Items drawn from a data source
((

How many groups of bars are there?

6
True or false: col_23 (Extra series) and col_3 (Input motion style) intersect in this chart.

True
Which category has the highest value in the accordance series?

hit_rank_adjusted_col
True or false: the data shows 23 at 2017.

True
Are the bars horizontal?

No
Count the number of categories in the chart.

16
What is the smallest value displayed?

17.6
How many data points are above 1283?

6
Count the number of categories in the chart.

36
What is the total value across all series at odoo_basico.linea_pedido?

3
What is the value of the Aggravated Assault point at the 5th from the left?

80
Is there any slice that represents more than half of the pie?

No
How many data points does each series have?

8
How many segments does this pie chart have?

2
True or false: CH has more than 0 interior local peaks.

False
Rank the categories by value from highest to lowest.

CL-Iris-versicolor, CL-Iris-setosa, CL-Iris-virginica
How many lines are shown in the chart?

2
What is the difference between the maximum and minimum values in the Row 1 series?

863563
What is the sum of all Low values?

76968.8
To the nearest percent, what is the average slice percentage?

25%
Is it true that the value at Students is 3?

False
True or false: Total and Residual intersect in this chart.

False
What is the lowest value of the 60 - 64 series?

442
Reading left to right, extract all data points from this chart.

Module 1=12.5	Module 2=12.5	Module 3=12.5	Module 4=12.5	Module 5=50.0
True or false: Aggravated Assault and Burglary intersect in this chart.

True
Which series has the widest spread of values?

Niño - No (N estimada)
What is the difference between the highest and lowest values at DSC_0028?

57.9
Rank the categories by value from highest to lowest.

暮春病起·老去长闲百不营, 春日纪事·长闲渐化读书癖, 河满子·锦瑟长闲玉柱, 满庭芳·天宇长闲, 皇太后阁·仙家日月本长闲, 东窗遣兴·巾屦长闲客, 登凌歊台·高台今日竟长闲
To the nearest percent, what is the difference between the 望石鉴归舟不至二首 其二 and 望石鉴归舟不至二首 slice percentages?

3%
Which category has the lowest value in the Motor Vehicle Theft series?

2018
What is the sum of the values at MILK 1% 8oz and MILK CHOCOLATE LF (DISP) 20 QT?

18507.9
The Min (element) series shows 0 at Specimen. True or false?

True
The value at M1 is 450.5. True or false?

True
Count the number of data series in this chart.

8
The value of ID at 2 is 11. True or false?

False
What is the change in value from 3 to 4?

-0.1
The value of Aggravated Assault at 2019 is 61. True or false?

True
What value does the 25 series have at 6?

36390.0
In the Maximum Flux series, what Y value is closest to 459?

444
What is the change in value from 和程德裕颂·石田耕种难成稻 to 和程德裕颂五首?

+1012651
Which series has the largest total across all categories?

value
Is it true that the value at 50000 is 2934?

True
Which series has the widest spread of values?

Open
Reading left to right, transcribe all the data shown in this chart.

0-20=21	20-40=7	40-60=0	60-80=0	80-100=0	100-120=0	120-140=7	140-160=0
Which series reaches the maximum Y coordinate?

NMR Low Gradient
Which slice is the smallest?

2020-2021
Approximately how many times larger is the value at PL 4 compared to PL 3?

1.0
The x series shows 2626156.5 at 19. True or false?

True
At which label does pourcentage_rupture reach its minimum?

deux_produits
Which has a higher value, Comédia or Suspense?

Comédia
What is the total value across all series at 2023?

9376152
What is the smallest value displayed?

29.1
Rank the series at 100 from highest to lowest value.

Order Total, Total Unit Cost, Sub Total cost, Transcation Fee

))

# Job
From the entries above, pull out each line that contains the word "than".

# Result of this task
Is there any slice that represents more than half of the pie?
True or false: CH has more than 0 interior local peaks.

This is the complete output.